Impact Level (IL) is a ranked classification used to describe the potential severity of adverse effects if a system, dataset, or business process is compromised, disrupted, or fails. In regulated manufacturing and industrial operations, IL is typically applied to information systems, production assets, and data that support safety, quality, regulatory, or contractual obligations.
Typical usage in regulated and industrial environments
Impact Levels are commonly used in cybersecurity, risk management, and business continuity planning. An IL scheme usually defines several ordered levels (for example, low, moderate, high) or numbered tiers. Each level corresponds to the expected impact on areas such as:
- Confidentiality of technical data, product designs, and controlled information
- Integrity of production records, quality data, MES/ERP transactions, and traceability data
- Availability of OT assets, MES, QMS, and supporting IT services needed to produce or maintain products
In practice, assigning an Impact Level helps organizations:
- Categorize systems like MES, ERP, QMS, PLM, or SCADA based on the consequences of failure or compromise
- Prioritize cybersecurity controls, monitoring, and incident response for higher-impact environments
- Inform backup, disaster recovery, and redundancy decisions for critical manufacturing and maintenance processes
- Support risk assessments that consider product quality, compliance exposure, and operational downtime
Examples relevant to manufacturing
- A production MES that records as-built genealogy for aerospace parts may be assigned a higher IL than a noncritical reporting tool, due to its role in traceability and regulatory evidence.
- A system storing controlled technical data for defense contracts can be placed at a higher IL because compromise could affect compliance and sensitive information.
- A standalone training kiosk used for general reference may be assigned a lower IL if failure would not significantly affect safety, quality, or contractual obligations.
Relationship to cybersecurity and compliance frameworks
Different sectors and jurisdictions define Impact Levels in specific ways. For example:
- Information security standards often require classification of systems and data by impact before selecting controls.
- Government or defense programs may prescribe formal IL scales for handling certain categories of information or workloads.
In industrial and aerospace environments, IL classification is frequently aligned with broader cybersecurity, NIST-based, or sector-specific risk frameworks, but the exact level names, thresholds, and criteria vary by organization and regulator.
Common confusion
- Impact Level vs. Risk Level: Impact Level focuses on the consequence (how bad it would be if an event occurred), while risk level typically combines both impact and likelihood.
- Impact Level vs. Criticality: Criticality often reflects how essential an asset is to operations. A highly critical system usually has a high Impact Level, but criticality assessments can also consider factors like redundancy or manual workarounds.

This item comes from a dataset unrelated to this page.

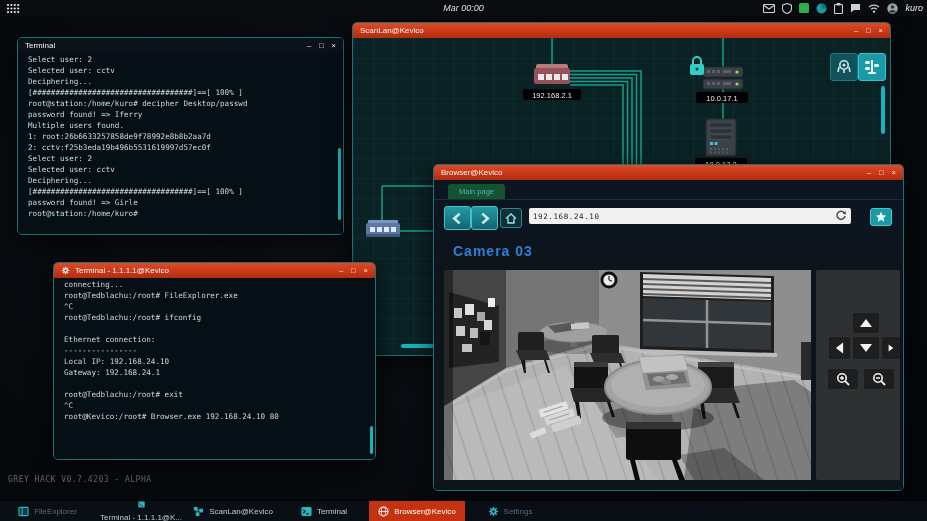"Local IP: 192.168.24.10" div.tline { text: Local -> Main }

- Impact Level vs. Data classification labels: Data labels (for example, public, internal, confidential) describe sensitivity and handling rules for information itself. IL usually looks at the broader effect on operations, safety, or compliance if that data or system is compromised.
Operational considerations
When defining or using Impact Levels in a manufacturing organization, teams typically:
- Define clear criteria for each IL that reference quality, safety, compliance, and production continuity
- Apply IL ratings during system design, vendor selection, and change control for MES, QMS, PLM, and OT assets
- Document IL decisions and link them to required controls, monitoring practices, and recovery objectives
Impact Levels are descriptive tools used to support consistent decision making in cybersecurity, system design, and operational risk management, rather than certifications or guarantees of compliance.